I saw in Lenasia a full-time Lenasia Muslim High School, which charges 4000 Rands per year. There were no Colleges of modern education run by Muslims. Fortunately the Muslim students in Government High Schools are allowed to be taught in the same classrooms by the Moulanas on Islamic subjects after 2 PM when the teaching of secular subjects is over. The Muslim students acquire their Islamic knowledge between 3 PM and 5 PM everyday except the weekends (Friday and Saturday).

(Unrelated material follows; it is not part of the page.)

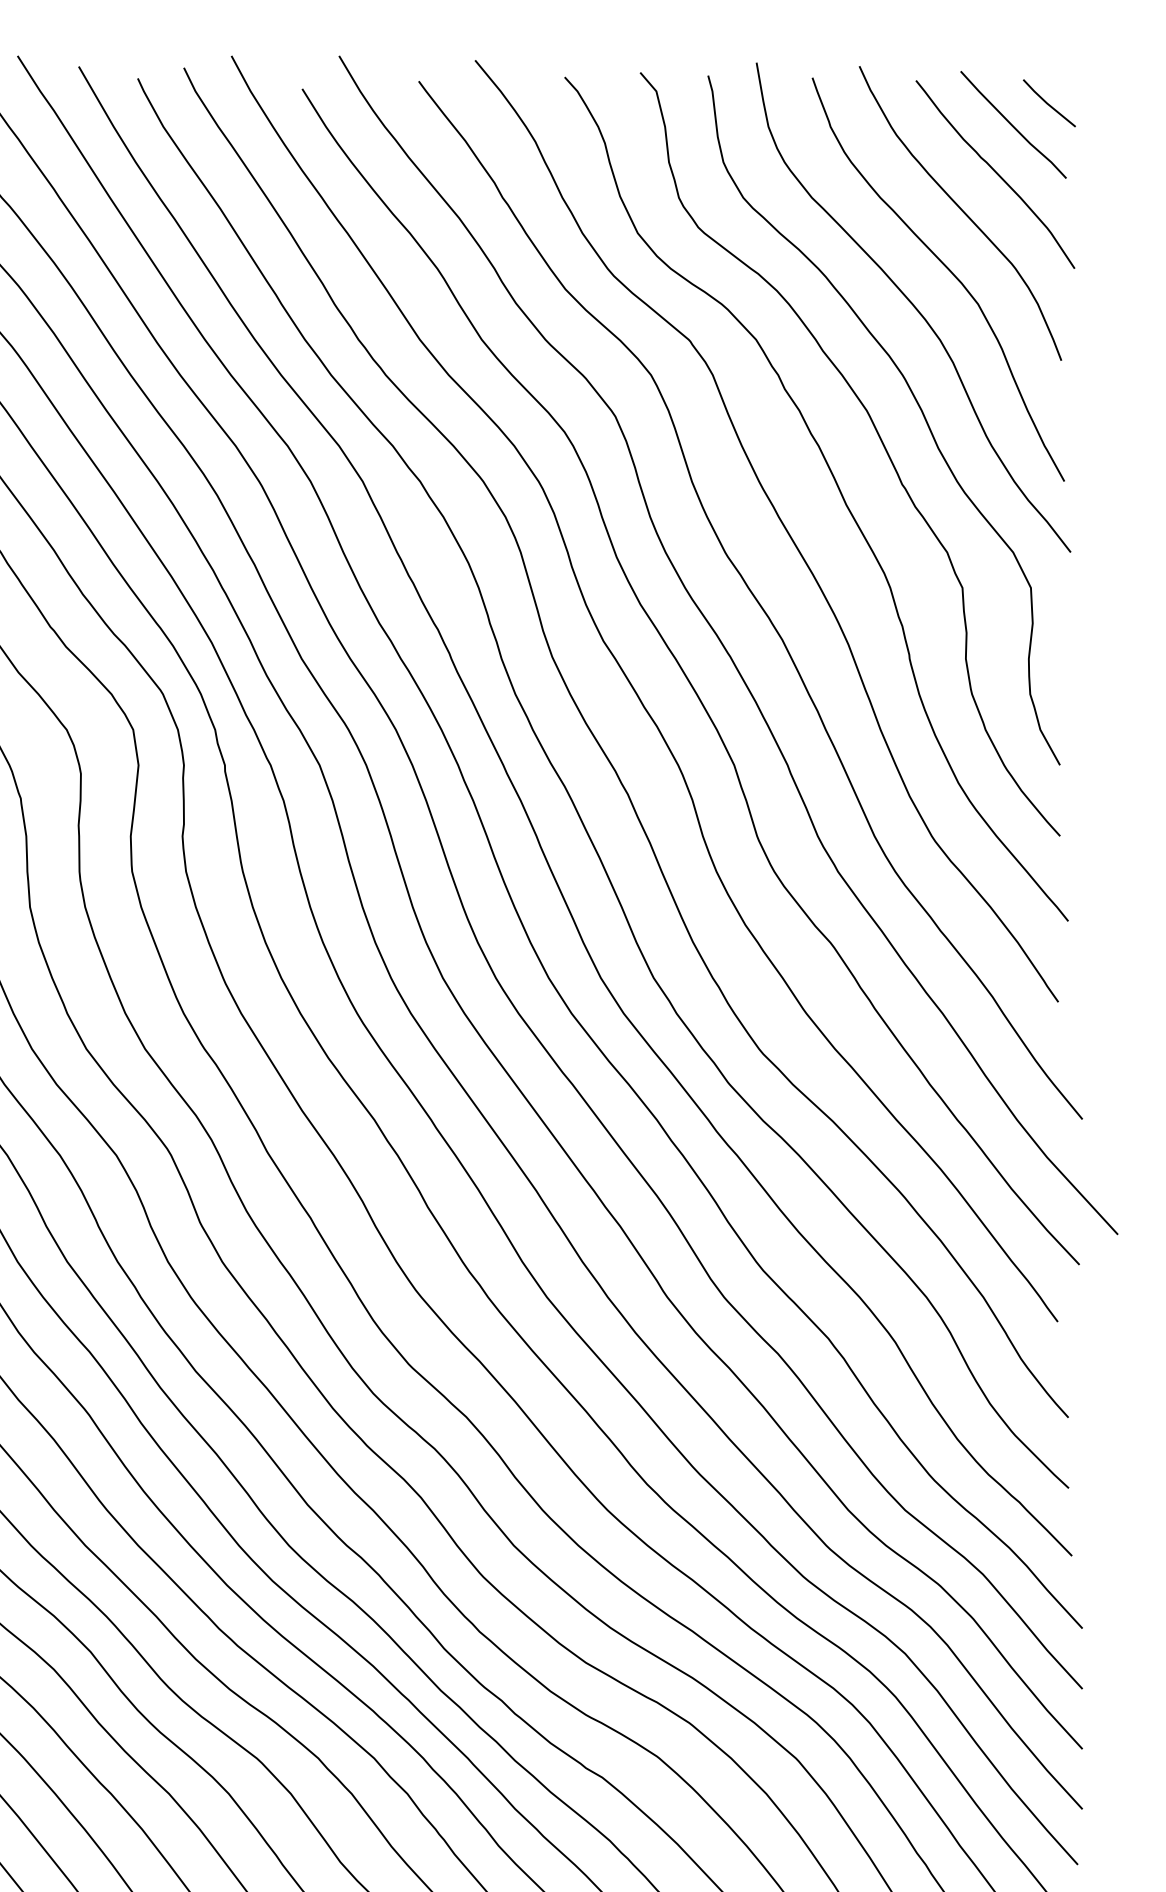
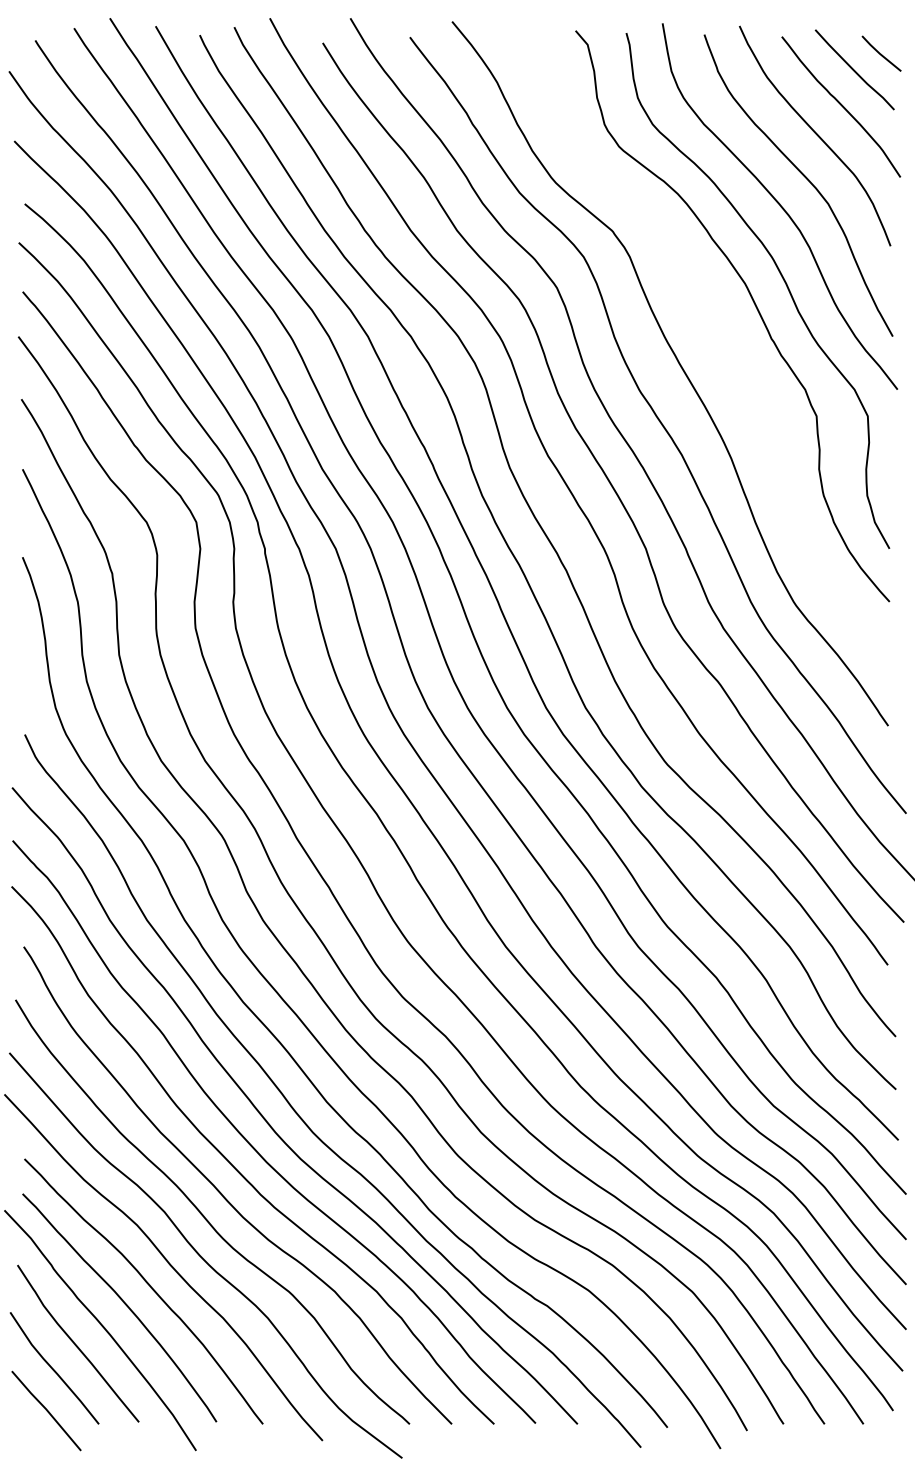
curve: (837, 489) -> (723, 342), removed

Before my departure on December 12th morning I delivered a lecture to the members of the Islamic Medical Association of South Africa, Johannesburg. That afternoon I spoke to members of a Mosque in an Indian suburb of Pretoria, which is the Capitol City of South Africa.
The Muslims of South Africa were generous to give me books and booklets, which I consider highly valuable to me. Brother Sulaiman Ebrahim of Cape Town, the Islamic Scholar, has impressed upon my mind that Jesus ibn Mariam (peace be upon him) had a father. He used the Qur’anic verses in his arguments.